One benchmark to fuse them all: 10 modalities, 20 tasks, 1 codebase
MultiBench tries to stop every multimodal paper from reinventing its own data loader and calling it a contribution.

What it does
MultiBench is a standardized benchmarking suite and code framework for multimodal deep learning. It bundles 15 datasets across affective computing, healthcare, robotics, finance, and HCI into a single automated pipeline with consistent data loading, training, and evaluation. The companion “MultiZoo” module provides 20 implemented algorithms—unimodal baselines, fusion paradigms (early, late, tensor-based), and training structures—designed to be composed and extended.
The interesting bit
The project explicitly targets three problems the README claims are understudied: generalization across domains, training/inference complexity, and robustness to missing or noisy modalities.

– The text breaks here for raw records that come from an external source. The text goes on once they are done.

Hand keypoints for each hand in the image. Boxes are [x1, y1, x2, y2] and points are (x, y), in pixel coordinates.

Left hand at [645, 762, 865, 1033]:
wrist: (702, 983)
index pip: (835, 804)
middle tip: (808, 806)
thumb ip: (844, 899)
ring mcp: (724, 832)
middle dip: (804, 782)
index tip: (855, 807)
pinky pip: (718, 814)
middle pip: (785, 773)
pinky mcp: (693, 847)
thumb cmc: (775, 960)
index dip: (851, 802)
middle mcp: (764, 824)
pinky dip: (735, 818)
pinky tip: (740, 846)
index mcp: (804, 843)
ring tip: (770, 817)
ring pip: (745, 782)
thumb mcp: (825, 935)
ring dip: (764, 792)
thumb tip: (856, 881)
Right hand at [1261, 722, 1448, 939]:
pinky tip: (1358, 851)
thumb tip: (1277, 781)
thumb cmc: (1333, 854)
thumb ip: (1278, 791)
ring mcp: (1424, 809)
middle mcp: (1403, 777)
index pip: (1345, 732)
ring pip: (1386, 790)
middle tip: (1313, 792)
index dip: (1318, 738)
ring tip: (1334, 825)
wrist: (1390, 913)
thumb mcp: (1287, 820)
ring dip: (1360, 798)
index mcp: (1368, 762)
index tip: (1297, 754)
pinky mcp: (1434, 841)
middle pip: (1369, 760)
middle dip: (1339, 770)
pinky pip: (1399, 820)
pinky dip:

Most benchmark papers measure accuracy and stop; MultiBench at least attempts to measure the boring stuff that actually matters in production.
Key highlights
- 15 datasets, 10 modalities (video, audio, text, time-series, tactile, etc.), 20 prediction tasks
- Modular algorithm zoo: swap fusion methods, objective functions, or training structures without rewriting scaffolding
- Automated pipeline standardizes preprocessing, experimental setup, and evaluation
- Extensible: add a dataset by writing one
get_dataloaderfunction; add an algorithm by dropping a module inunimodals/,fusions/,objective_functions/, ortraining_structures/ - Published at NeurIPS 2021 Datasets and Benchmarks; companion software paper in JMLR 2022
Caveats
- Several datasets require manual credentialing or Google Drive downloads (MIMIC, MuJoCo Push) and the README notes automatic downloads “may fail for various reasons”
- The “robustness to noisy and missing modalities” is claimed as a design goal; the actual robustness evaluation details are not visible in the truncated README
Verdict
Worth a look if you’re doing multimodal research and tired of writing boilerplate. Skip it if you only care about one modality—this is explicitly built for cross-domain comparison, not single-task speed.